The Metadata section includes information on how to uniquely identify the cartridge, as well as how to present it, how to classify it, its legally binding documents, accessibility provisions, security requirements, and how to execute the cartridge application (allowing for different runtimes to use the same archive format).

Because these only have their semantic defined by the interpreter of the cartridge, we don’t discuss them in this document. How Kate interprets these fields is described in Cartridges and Configuration files.

Multi-party, whole cartridge signatures#

The primary purpose of Kate cartridge signatures is to ensure that the cartridge was made by whoever is distributing it, and that entity has ownership over the domain they specified in the cartridge identification. Because Kate cartridges are not required to be distributed in a central place, a malicious attacker could publish a cartridge named qteati.me/cute-game with outrageous capability requests and trick people into thinking that comes from the maintainers of Kate. Signatures are primarily a means to avoid this situation, by tying the signature key to the domain.

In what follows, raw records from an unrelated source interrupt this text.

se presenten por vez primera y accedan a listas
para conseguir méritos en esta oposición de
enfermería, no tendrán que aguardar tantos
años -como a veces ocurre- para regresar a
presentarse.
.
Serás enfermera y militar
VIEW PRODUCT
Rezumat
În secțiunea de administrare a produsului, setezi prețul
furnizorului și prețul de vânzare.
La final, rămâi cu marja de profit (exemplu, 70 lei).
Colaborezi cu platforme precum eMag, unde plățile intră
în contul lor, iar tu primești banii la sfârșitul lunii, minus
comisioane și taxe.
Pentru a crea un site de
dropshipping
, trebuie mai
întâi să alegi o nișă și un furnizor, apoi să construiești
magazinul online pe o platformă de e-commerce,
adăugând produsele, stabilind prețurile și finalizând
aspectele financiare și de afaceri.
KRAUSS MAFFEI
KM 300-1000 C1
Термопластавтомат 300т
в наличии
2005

The secondary goal of signatures is to allow independent “vouching” for a cartridge, particularly ones that require powerful capabilities. For example, you might not immediately trust a cartridge asking for network access if it comes from a developer you never consumed things from before. But if a person you trust vouched for them, you would be more likely to trust it.

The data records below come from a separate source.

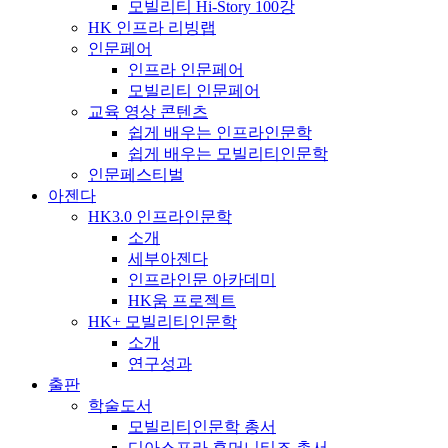
모빌리티 Hi-Story 100강
HK 인프라 리빙랩
인문페어
인프라 인문페어
모빌리티 인문페어
교육 영상 콘텐츠
쉽게 배우는 인프라인문학
쉽게 배우는 모빌리티인문학
인문페스티벌
아젠다
HK3.0 인프라인문학
소개
세부아젠다
인프라인문 아카데미
HK움 프로젝트
HK+ 모빌리티인문학
소개
연구성과
출판
학술도서
모빌리티인문학 총서
디아스포라 휴머니티즈 총서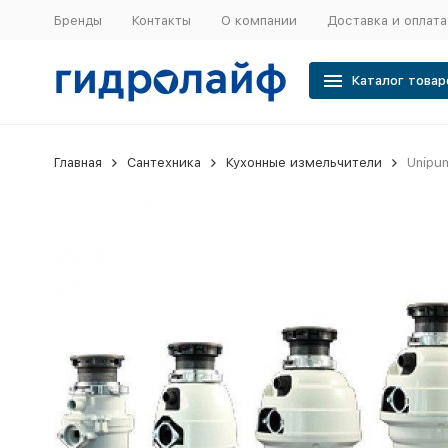
Бренды
Контакты
О компании
Доставка и оплата
Каталог товар
Главная
Сантехника
Кухонные измельчители
Unipu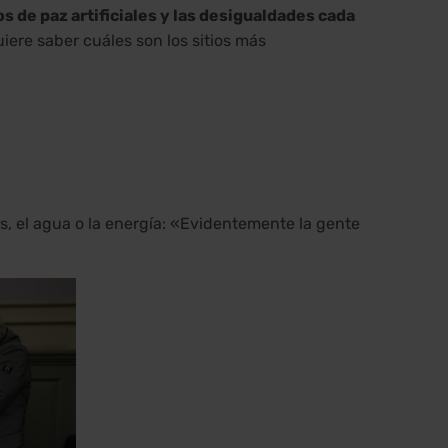
 de paz artificiales y las desigualdades cada
iere saber cuáles son los sitios más
, el agua o la energía: «Evidentemente la gente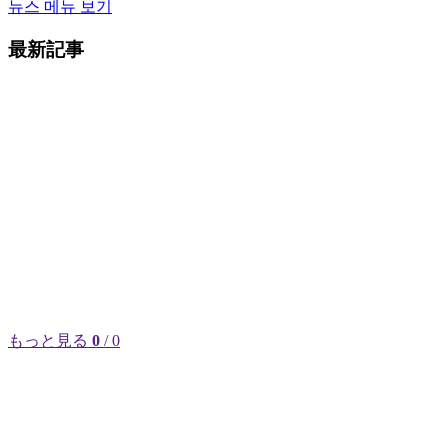
뉴스 메뉴 보기
最新記事
もっと見る
0
/ 0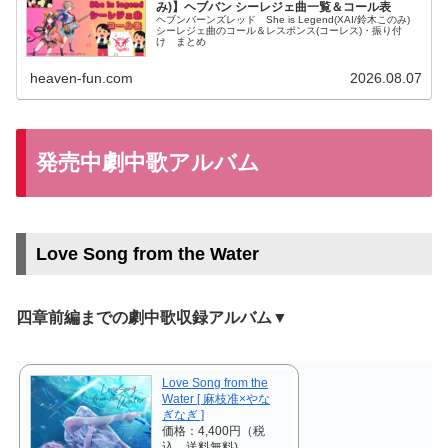
み)】ヘブバン シーレジェ曲一覧＆コール表
ヘブンバーンズレッド She is Legend(XAI/鈴木このみ)
シーレジェ曲のコール＆レスポンス(コーレス)・振り付
け まとめ
heaven-fun.com
2026.08.07
発売中劇中歌アルバム
Love Song from the Water
四章前編までの劇中歌収録アルバム▼
Love Song from the
Water [ 麻枝准×やな
ぎなぎ ]
価格：4,400円（税
込、送料無料)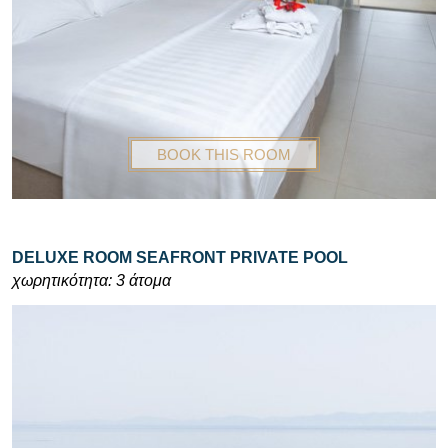
BOOK THIS ROOM
DELUXE ROOM SEAFRONT PRIVATE POOL
χωρητικότητα: 3 άτομα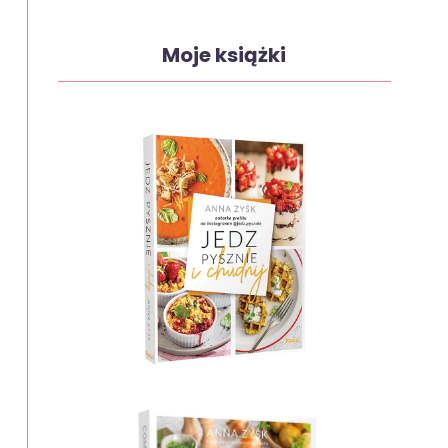
Moje książki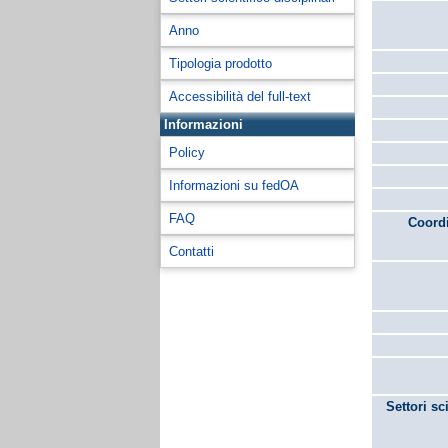
Anno
Tipologia prodotto
Accessibilità del full-text
Informazioni
Policy
Informazioni su fedOA
FAQ
Coordi
Contatti
Settori sc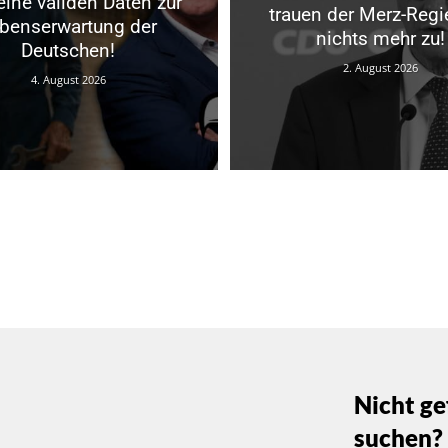
eine validen Daten zur
trauen der Merz-Regi
benserwartung der
nichts mehr zu!
Deutschen!
2. August 2026
4. August 2026
Nicht ge
suchen?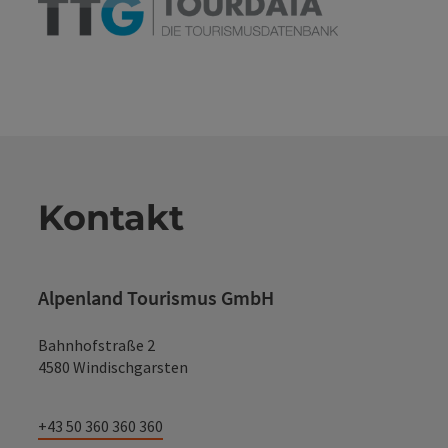
Kontakt
Alpenland Tourismus GmbH
Bahnhofstraße 2
4580 Windischgarsten
+43 50 360 360 360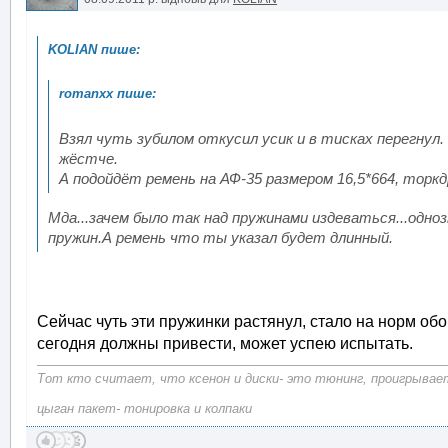
Взял чуть зубилом откусил усик и в тисках перегну
жёстче.
А подойдёт ремень на АФ-35 размером 16,5*664, торк
Мда...зачем было так над пружинами издеваться...одно
пружин.А ремень что ты указал будет длинный.
Сейчас чуть эти пружинки растянул, стало на норм обо
сегодня должны привести, может успею испытать.
Тот кто считает, что ксенон и диски- это тюнинг, проигрывает
цыган пакет- тонировка и колпаки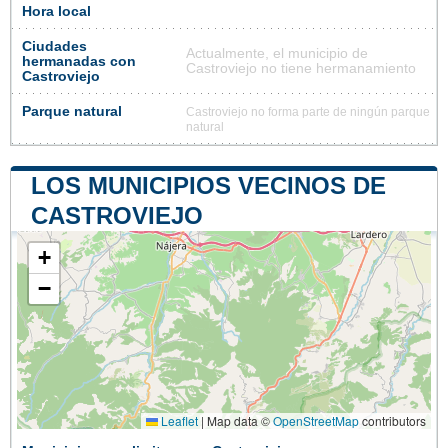
Hora local
Ciudades
Actualmente, el municipio de
hermanadas con
Castroviejo no tiene hermanamiento
Castroviejo
Parque natural
Castroviejo no forma parte de ningún parque
natural
LOS MUNICIPIOS VECINOS DE
CASTROVIEJO
+
−
Leaflet
|
Map data ©
OpenStreetMap
contributors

The signature block in the cartridge metadata supports both of these goals. Each signature includes the signee and the signature. The signee is a domain name which is then used to find which public keys are associated with it. The signature succeeds in being verified if the specified public keys for that signee can verify it.

Note that we only sign and verify the metadata binary (with an empty signature list). This is enough to indicate a high degree of trust that the cartridge does belong to the sources it specifies, and has been vouched for by the people listed in the signatures. Signature verification however does not prevent a cartridge from being executed — that would be problematic for the goal of video game preservation, particularly given how Kate ties it to ephemeral domain names. It’s only another indication for players to take into account when choosing whether to grant capabilities or not, but capabilities remain the only damage-mitigation security feature that Kate provides.

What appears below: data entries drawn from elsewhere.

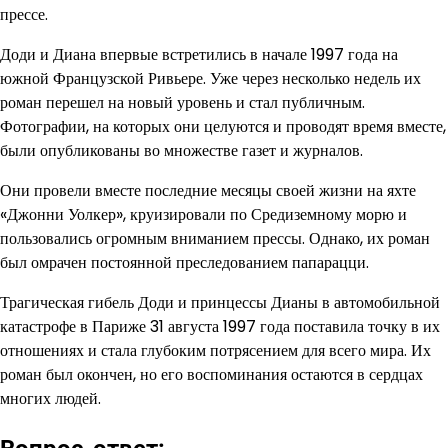
прессе.
Доди и Диана впервые встретились в начале 1997 года на
южной Французской Ривьере. Уже через несколько недель их
роман перешел на новый уровень и стал публичным.
Фотографии, на которых они целуются и проводят время вместе,
были опубликованы во множестве газет и журналов.
Они провели вместе последние месяцы своей жизни на яхте
«Джонни Уолкер», круизировали по Средиземному морю и
пользовались огромным вниманием прессы. Однако, их роман
был омрачен постоянной преследованием папарацци.
Трагическая гибель Доди и принцессы Дианы в автомобильной
катастрофе в Париже 31 августа 1997 года поставила точку в их
отношениях и стала глубоким потрясением для всего мира. Их
роман был окончен, но его воспоминания остаются в сердцах
многих людей.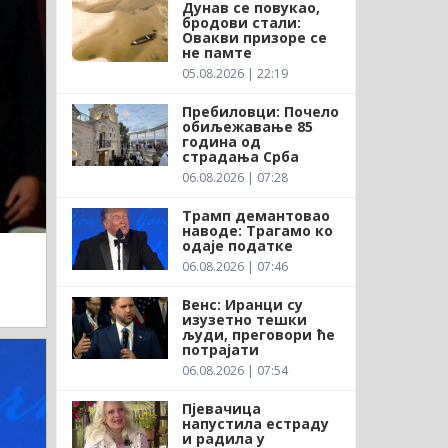
Дунав се повукао,
бродови стали:
Овакви призоре се
не памте
05.08.2026 | 22:19
Пребиловци: Почело
обиљежавање 85
година од
страдања Срба
06.08.2026 | 07:28
Трамп демантовао
наводе: Трагамо ко
одаје податке
06.08.2026 | 07:46
Венс: Иранци су
изузетно тешки
људи, преговори ће
потрајати
06.08.2026 | 07:54
Пјевачица
напустила естраду
и радила у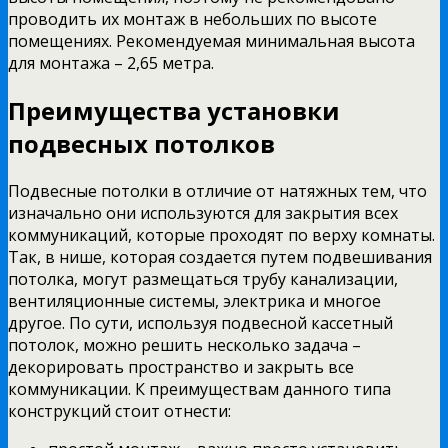
проводить их монтаж в небольших по высоте
помещениях. Рекомендуемая минимальная высота
для монтажа – 2,65 метра.
Преимущества установки
подвесных потолков
Подвесные потолки в отличие от натяжных тем, что
изначально они используются для закрытия всех
коммуникаций, которые проходят по верху комнаты.
Так, в нише, которая создается путем подвешивания
потолка, могут размещаться трубу канализации,
вентиляционные системы, электрика и многое
другое. По сути, используя подвесной кассетный
потолок, можно решить несколько задача –
декорировать пространство и закрыть все
коммуникации. К преимуществам данного типа
конструкций стоит отнести: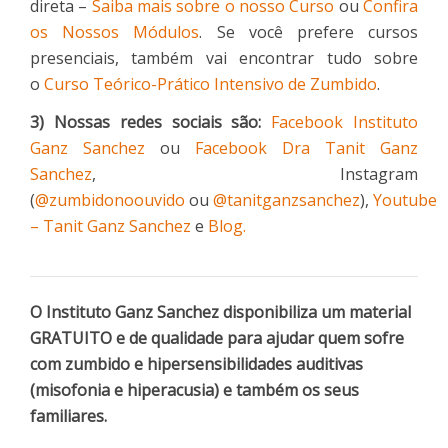
direta –
Saiba mais sobre o nosso Curso
ou
Confira
os Nossos Módulos
. Se você prefere cursos
presenciais, também vai encontrar tudo sobre
o
Curso Teórico-Prático Intensivo de Zumbido
.
3) Nossas redes sociais são:
Facebook Instituto
Ganz Sanchez
ou
Facebook Dra Tanit Ganz
Sanchez
, Instagram
(
@zumbidonoouvido
ou
@tanitganzsanchez
),
Youtube
– Tanit Ganz Sanchez
e
Blog.
O Instituto Ganz Sanchez disponibiliza um material
GRATUITO e de qualidade para ajudar quem sofre
com zumbido e hipersensibilidades auditivas
(misofonia e hiperacusia) e também os seus
familiares.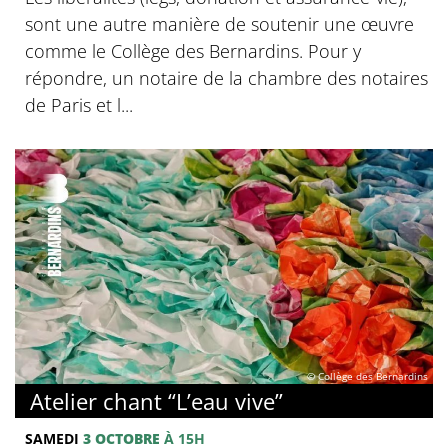
sont une autre manière de soutenir une œuvre
comme le Collège des Bernardins. Pour y
répondre, un notaire de la chambre des notaires
de Paris et l...
© Collège des Bernardins
Atelier chant “L’eau vive”
SAMEDI
3 OCTOBRE
À 15H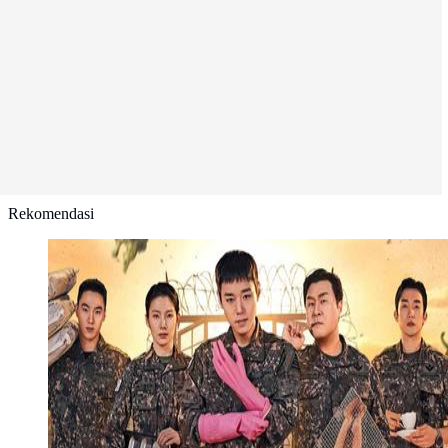
Rekomendasi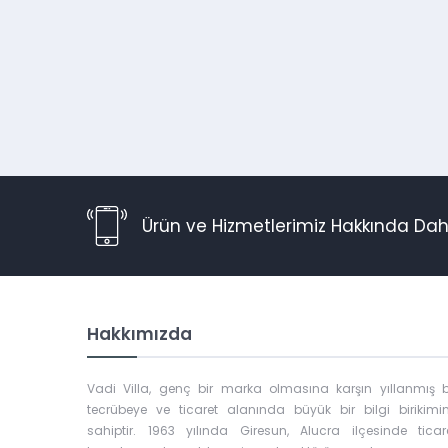
Ürün ve Hizmetlerimiz Hakkında Daha
Hakkımızda
Vadi Villa, genç bir marka olmasına karşın yıllanmış b
tecrübeye ve ticaret alanında büyük bir bilgi birikimi
sahiptir. 1963 yılında Giresun, Alucra ilçesinde ticar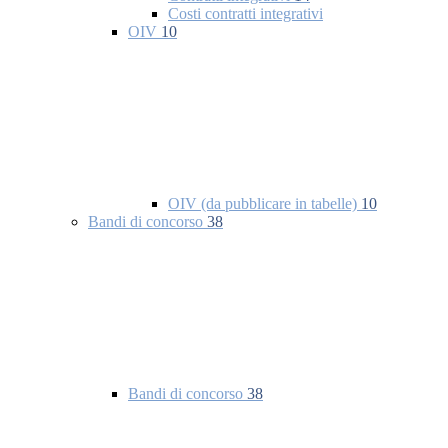
Costi contratti integrativi
OIV
10
OIV (da pubblicare in tabelle)
10
Bandi di concorso
38
Bandi di concorso
38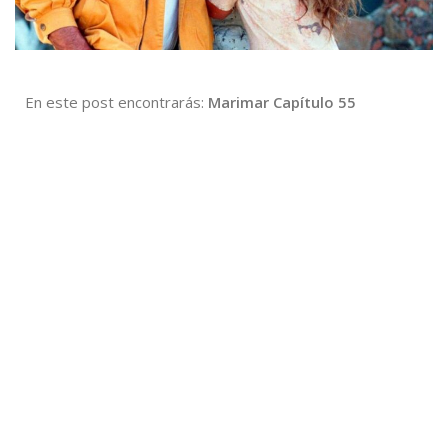
En este post encontrarás:
Marimar Capítulo 55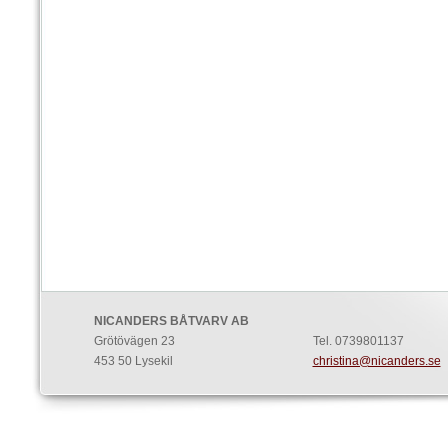
NICANDERS BÅTVARV AB
Grötövägen 23
Tel. 0739801137
453 50 Lysekil
christina@nicanders.se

Verifying signatures by signee allows us to partially verify a cartridge and show that to players as well, when aiding them in assessing the risk of granting capabilities.

Block integrity checking#

The metadata section in the cartridge includes integrity hashes for all of the files in the cartridge. By decoding the meta-data first a program is able to verify the files as they decode them. By decoding the meta-data last, a program is able to verify the files after-the-fact, as long as the program writes them to some temporary storage.

In both cases the cartridge files can be checked for corruption. The metadata and header blocks do not have an integrity hash, and so cannot be checked for corruption in the same manner. Signature verification in the metadata blob is a stronger indication of integrity, but requires the public key to be available for testing.

Kate cartridge blobs have no self-correcting error mechanism. We expect the underlying file storage to provide that. And in the case of network transfers of cartridge blobs, we expect the protocol to ensure integrity, or that this is verified with an out-of-band integrity hash of the whole cartridge binary.

Backwards compatibility and forwards evolution#

Kate cartridges use a versioned LJT schema for most parts. LJT itself specifies backwards compatibility through versioning and patching semantics, so you need to read the LJT specification (#F0001 — The LJT language) to understand that in more details.

Forwards evolution is a bit trickier. The schema version does tell the program that the cartridge cannot be decoded, but it does not really tell the user what they have to do to fix that. To address this the header is stable across versions and contains the minimum Kate version needed to decode the cartridge. This addresses the issue from the users’ perspective, but only for Kate itself.